Survey: Wall Street ethics still an oxymoron
July marks the fifth anniversary of the Dodd-Frank Wall Street Reform and Consumer Protection Act, better known as the Dodd-Frank Act. The measure was a direct response to the excesses perpetrated by Wall Street and to the lack of oversight and financial regulations that helped trigger the Great Recession.
The Obama Administration describes Dodd-Frank as the "most far reaching Wall Street reform in history," bringing into effect laws that hold the financial sector accountable, while working to prevent the huge financial gambles that nearly crashed the nation's economy.
But a new survey questions whether Wall Street has learned its lesson, or has just lapsed back into its previous unethical ways.
The survey is a collaboration between the University of Notre Dame's Mendoza College of Business and Labaton Sucharow, a New York-based law firm with a practice that focuses on protecting financial sector whistleblowers.

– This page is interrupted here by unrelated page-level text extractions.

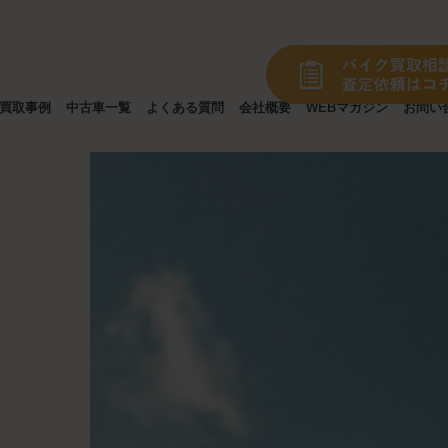
買取事例
中古車一覧
よくある質問
会社概要
WEBマガジン
お問い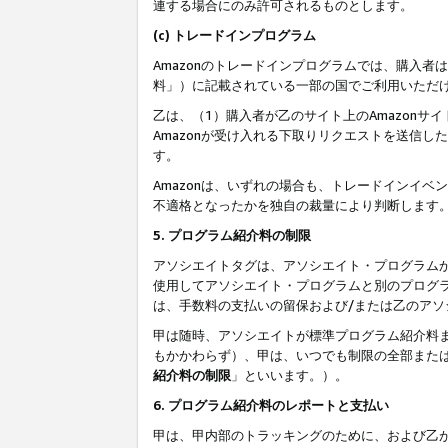
連する場合にのみ許可されるものとします。
(c) トレードインプログラム
Amazonのトレードインプログラムでは、購入者
料」）に記載されている一部の国でご利用いただ
乙は、（1）購入者が乙のサイト上のAmazon
Amazonが受け入れる下取りリクエストを送信し
す。
Amazonは、いずれの場合も、トレードインイベ
不適格となったかを独自の裁量により判断します
5. プログラム紹介料の制限
アソシエイトタグは、アソシエイト・プログラム
使用してアソシエイト・プログラムと別のプログ
は、手数料の支払いの留保および/または乙のア
甲は随時、アソシエイトが標準プログラム紹介料
もかかわらず）、甲は、いつでも制限の全部また
紹介料の制限
」といいます。）。
6. プログラム紹介料のレポートと支払い
甲は、甲内部のトラッキングのために、および乙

Researchers spoke to over 1,200 financial service professionals in the U.S. and the U.K. about a variety of issues, and their findings weren't encouraging.
For example, nearly half of those surveyed said it was likely their competitors engaged in illegal or unethical behavior to gain an business edge, and close to 20 percent felt it was sometimes necessary for people in their profession to engage in illegal or unethical activities to succeed.
About one-third of those polled felt company compensation structures or bonus plans put pressure on financial service employees to bend or break the rules, while 27 percent disagreed with the notion that their industry puts the interest of their clients first.
Twenty-two percent said they've seen or have first-hand knowledge of actual workplace wrongdoing. And around 25 percent said they'd probably take part in insider trading if it would net them $10 million and they had no chance of being arrested.
More discouraging, however, is that some financial services companies are apparently engaging in practices meant to stifle employees from reporting misconduct. According to the survey, 16 percent of those polled said their company's confidentiality policies and procedures halt them from directly reporting illegal or unethical workplace activities to law enforcement.
"When corporate whistleblowers are prohibited, discouraged or retaliated against for reporting crime to cops, we should all be scared -- very scared," Jordan Thomas, chair of Labaton Sucharow's whistleblower representation practice and a report co-author, said in a press statement.
Ann Tenbrunsel, another study co-author and a professor of business ethics at Notre Dame, said she's most disappointed by the lack of change in the data when compared to similar surveys over the past several years.
"Despite significant energy and efforts," she noted, "it appears we need to continue to think about how to improve the culture of ethics in the financial services industry and most likely, in other sectors as well."